Overview
The goal of this clinical trial is to learn if serial amnioinfusions can improve the chances of survival for fetuses with severe kidney problems that cause low amniotic fluid (anhydramnios). Low amniotic fluid can affect lung development and may lead to serious health issues for the fetus. The main questions this study aims to answer are:
- Can serial amnioinfusion increase the chances of survival for these fetuses?
- Does this procedure improve chances of survival until dialysis and/or kidney transplant?
Participants will:
- Receive regular amnioinfusions, which is a procedure that adds fluid to the amniotic cavity.
- Undergo monitoring to check the effects on the fetus and mother.
This study will help researchers understand if amnioinfusion is a useful treatment for fetal kidney problems and may provide valuable information for similar cases in the future.
Description
Fetal renal failure (FRF) is a severe and life-threatening condition caused by congenital abnormalities or inherited kidney diseases. In the womb, when the kidneys fail to function properly, this leads to a condition called anhydramnios-a complete lack of amniotic fluid. Amniotic fluid is essential for the fetus's lung development, particularly during the canalicular phase of pulmonary development, which occurs between 16 and 28 weeks of gestation. Without sufficient amniotic fluid, the lungs cannot develop properly, resulting in a condition known as pulmonary hypoplasia. Severe hypoplasia has previously been described as almost always fatal, typically leading to neonatal death shortly after birth.

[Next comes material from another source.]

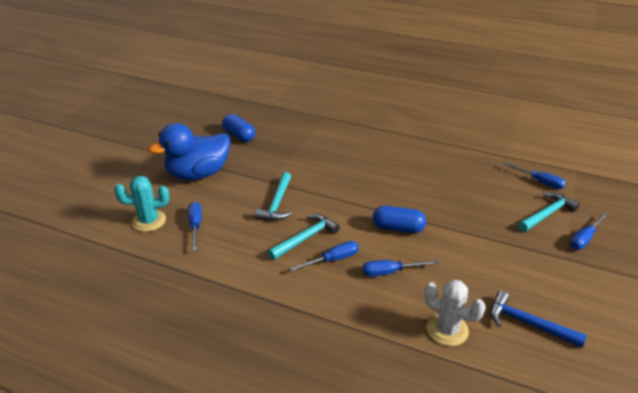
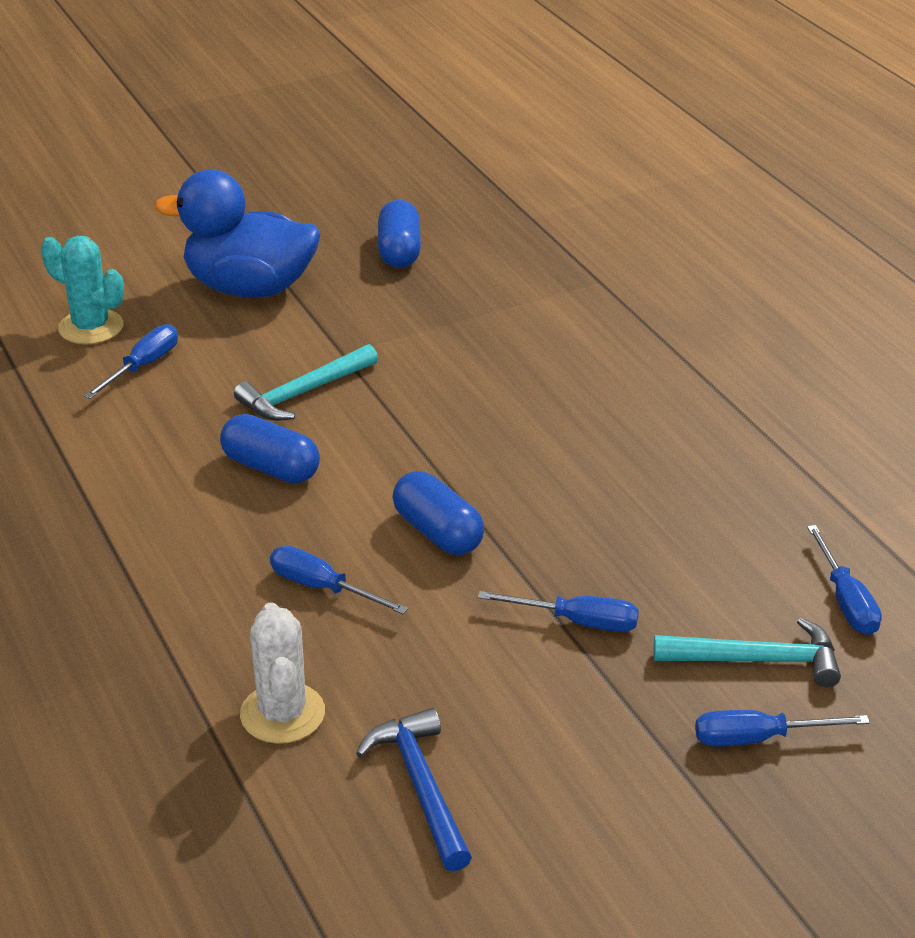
camera: 40 degrees right, 0 degrees up
turquoise hammer [268,214,340,260] -> blue capsule [220,414,320,484]
blue screwdriver [290,241,359,271] -> blue screwdriver moved to [477,591,639,632]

In recent years, promising advances in fetal therapies have opened new doors for treating conditions that were once considered untreatable. One such intervention involves serial amnioinfusion, a procedure where sterile saline or another isotonic fluid is injected into the amniotic sac to restore fluid levels. Early studies, including the RAFT trial (Renal Anhydramnios Fetal Therapy), have demonstrated that this approach may improve survival rates by promoting lung development in fetuses with FRF. Building upon these findings, this study seeks to further evaluate the safety and effectiveness of serial amnioinfusion in improving neonatal outcomes for families facing this diagnosis.
This study will enroll approximately 60 pregnant individuals carrying singleton pregnancies complicated by FRF and anhydramnios. Participants will be divided into two groups: an intervention group, which will receive serial amnioinfusion procedures as deemed appropriate by the study doctor, and a control group, which will not undergo interventions and will receive comfort care for their pregnancies. The primary goals of the study are to evaluate maternal safety, assess fetal survival to dialysis, and determine survival to kidney transplant eligibility.
The amnioinfusion procedures will be performed at the Fetal Care Center by a team of experts in fetal procedures. To ensure patient safety, the study includes a rigorous monitoring plan to track any potential adverse events in real time. Data from imaging studies (e.g., ultrasound, echocardiogram, MRI) and laboratory biomarkers will be collected to evaluate fetal and maternal responses to the treatment. While the study focuses on improving outcomes for individual patients, it also has broader implications for science and society. By systematically analyzing the benefits and risks of serial amnioinfusion, this research could help refine treatment protocols and set the stage for new standards of care for FRF. For the families involved, participation in this study offers the possibility of improved survival for their children, with potential eligibility for life-saving kidney transplants in the future.
This study represents a critical step toward addressing a condition that has long been considered untreatable. Through collaboration, innovation, and rigorous research, the team aims to provide hope for families affected by FRF.
Eligibility
Inclusion criteria:
- Confirmed anhydramnios before 22 weeks GA for patients with FRF.
- Consent is signed and first therapeutic amnioinfusion can and does occur before 28 weeks and 6/7 days GA.
- Confirmation that the expectant mother understands her options for management of the pregnancy.
- Age ≥18 years of age.
- Willingness to be followed by the Fetal Care Center at Dallas and deliver at Medical City Dallas.
- Willingness for postnatal care to be performed at Medical City Dallas Hospital/the Fetal Care Center until maternal discharge.
- Consults with Pediatric Nephrology, Neonatology, Transplant Surgery, Pediatric surgery, Maternal-Fetal Medicine Specialist, and a Genetic Counselor.
Exclusion criteria:
- Cervix less than 2.5 cm in length.
- No fatal findings on Karyotype (e.g trisomy 13, or 18) or Microarray fatal findings excluding those that are related to pulmonary hypoplasia due to fetal renal failure (e.g. Meckel-Gruber, PCKD).
- Other significant congenital anomalies in the fetus.
- Evidence of chorioamnionitis or abruptio placentae.
- Evidence of rupture of membranes or chorionic-amniotic separation.
- Evidence of preterm labor.
- Multiple gestation.
- Severe maternal medical condition in pregnancy.
- Clinically diagnosed maternal depression, psychoses, or anxiety that are refractory to treatment.
- Technical limitations precluding amnioinfusion.